Par Prosper Buhuru
Le Gouvernement congolais a franchi une étape décisive dans le processus de sortie de la liste grise du Groupe d'action financière (GAFI), avec un taux d’exécution du plan d’actions évalué à près de 90 %, à l’issue d’une réunion stratégique tenue, jeudi 19 mars 2026.
Présidée par le ministre des Finances, Doudou Fwamba, cette session de la Task-Force du Comité de pilotage et de suivi du plan d’actions du Groupe d’examen de la coopération internationale (COPS-ICRG) s’inscrit dans la dynamique impulsée par le Président de la République, Félix-Antoine Tshisekedi Tshilombo, en faveur de la restauration de la crédibilité financière du pays.
Autour de la table, plusieurs acteurs clés ont pris part aux échanges, notamment le ministre d’État en charge de la Justice, Guillaume Ngefa, la vice-ministre des Finances, Gracia Yamba, ainsi que le Gouverneur de la Banque centrale du Congo, André Wa Messo. Les responsables des structures techniques spécialisées ont également contribué à l’évaluation des avancées.
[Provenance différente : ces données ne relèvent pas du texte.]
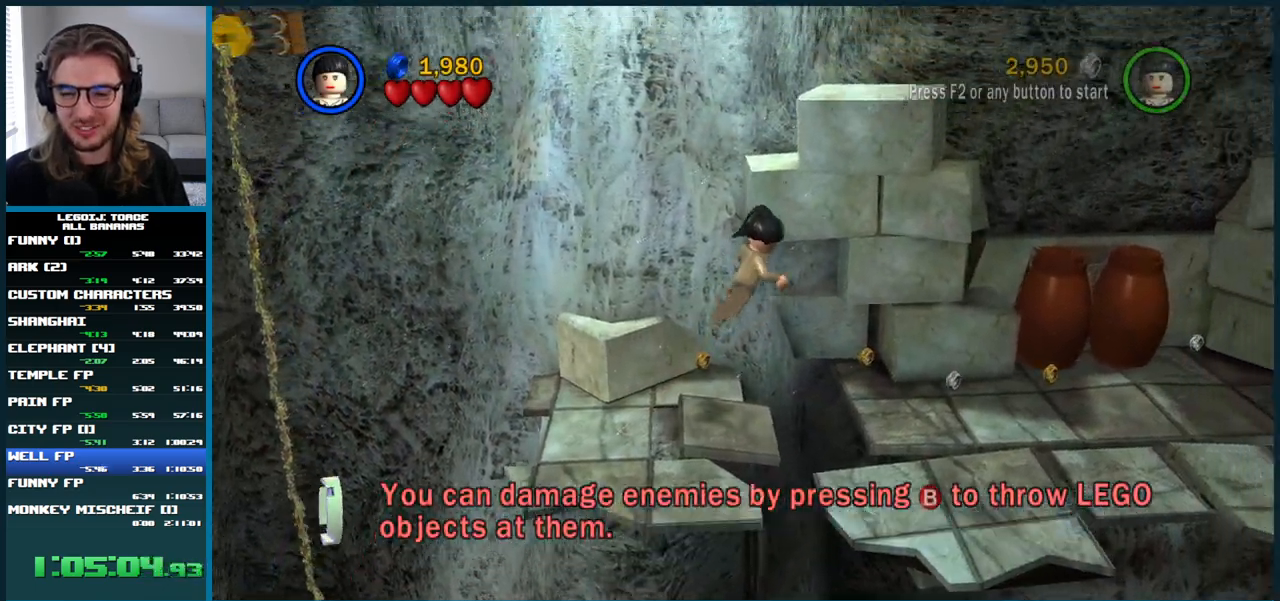
{"dt_ms": 500, "buttons": [], "left_stick": "right", "right_stick": "center", "button_events": []}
Les discussions ont permis de confirmer des progrès significatifs : sur les 23 actions prioritaires définies avec le GAFI, 20 ont été entièrement exécutées. Cette performance repose notamment sur le renforcement du cadre légal, l’intensification des enquêtes et poursuites liées au blanchiment de capitaux, ainsi que sur un contrôle accru basé sur les risques par les autorités de régulation.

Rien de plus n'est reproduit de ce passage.